Toastmasters often gets a bad rap, because it is an organization that trains without trained professional coaches.  Although this is true, some of the members of Toastmasters International have been members for years and even decades and most of these have made a serious living from speaking publicly.  They’ve seen it all. Even without these veteran members, Toastmasters is still a valuable tool, simply because it allows its members to get in front of people and practice, not to mention the leadership opportunities which I will not get into in this post. The practice opportunities by themselves are an extremely valuable attribute. This is why I highly recommend all professionals, especially those who only speak a very few times a year, join Toastmasters and practice.

The 2012 Division E International Speech Contest

On Thursday night, the Division E contest was every bit the challenge I thought it would be.  The two speakers I had to compete against, both, apparently, had thoroughly practiced there speeches during the three weeks between the Combined area contests and Thursday night; both speeches where tight and ready to roll.  Fortunately, for me, even though I had a very busy three weeks, I was also able to practice a lot.  The unknown candidate was also there.  From Area 16, the Scranton area was the one speaker in the contest I hadn’t seen yet.

I picked third out of four speakers.  Interestingly enough, out of the three speakers who had all seen each other’s speeches, I was last.  I was happy with that position, because it gave me a chance to relax and gather my thoughts after the speech contest started and to get a little inspiration from the proceeding speakers.

The first speech which Bonnie was giving was about her friend who had a son with a heroin addiction and ultimately died from it.  She hadn’t changed any of the words, but the whole speech was crisper, tighter and she was ready for the Division Contest.  Justin’s speech about Steve Jobs and some of the apps for the Ipad and Iphone which can help us be better Toastmasters, seemed to start strong but end weak at the Area contest.  On Thursday night, it was clear Justin worked hard on his speech.  He closed all of those holes and reworked the end to create a very strong and somewhat intimidating speech.

Then it was my turn.  I started my speech by telling the story of how Achilles got shot in the heel with an arrow.  I started just after the Trojan archer Paris had shot the arrow into the famous heel.  I quickly compared Paris facing an “invincible nemesis” to our own seemingly invincible problems.  Then I shared my story of how I lost my job and took nearly four months of job searching to find another.  I then showed how I used the same method to defeat my “Personal Achilles” as Paris did in the Greek legend.  The secret is patience coupled with persistence.

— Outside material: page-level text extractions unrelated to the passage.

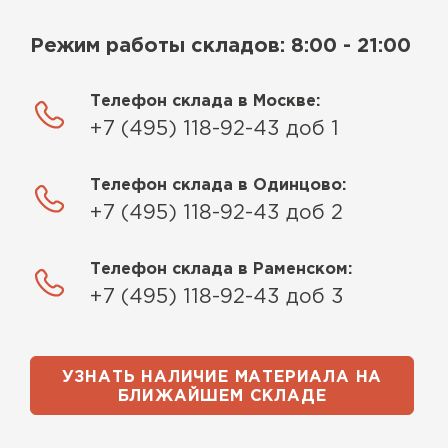
Режим работы складов: 8:00 - 21:00
Телефон склада в Москве:
+7 (495) 118-92-43 доб 1
Телефон склада в Одинцово:
+7 (495) 118-92-43 доб 2
Телефон склада в Раменском:
+7 (495) 118-92-43 доб 3
УЗНАТЬ НАЛИЧИЕ МАТЕРИАЛА НА
БЛИЖАЙШЕМ СКЛАДЕ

I felt good when I first started my speech.  I did the introduction to the speech and then started into the body.  Then it happened.  A slight stammer.  It happened in a portion of the speech I had trouble with early on.  I gave the speech in front of several groups and it appeared I had mastered the first couple of sentences of the speech, but I stammered.

After my speech was over, I sat down and I felt that little stammer was a hug problem.  The fourth speaker took the stage and gave a very entertaining speech about her brand new cat.  I sat thinking about my one slip and hoped the judges would forgive me.  At the end of the contest I listened to the results and I heard my name. But not at the position I wanted to hear it.  I came in second.  I was not entirely surprised to hear Justin had won first place.

I don’t really know if that stammer caused my loss, but I do know that with the level of competition that was at the Division E contest, that was all it would have taken to miss first place.  However, Justin’s speech was very tight and I had a hard time finding a weak point.  Justin is on his way to the District 38 contest and I sincerely believe he will do very well.  All I know is it would make me feel a lot better if he wins the district contest.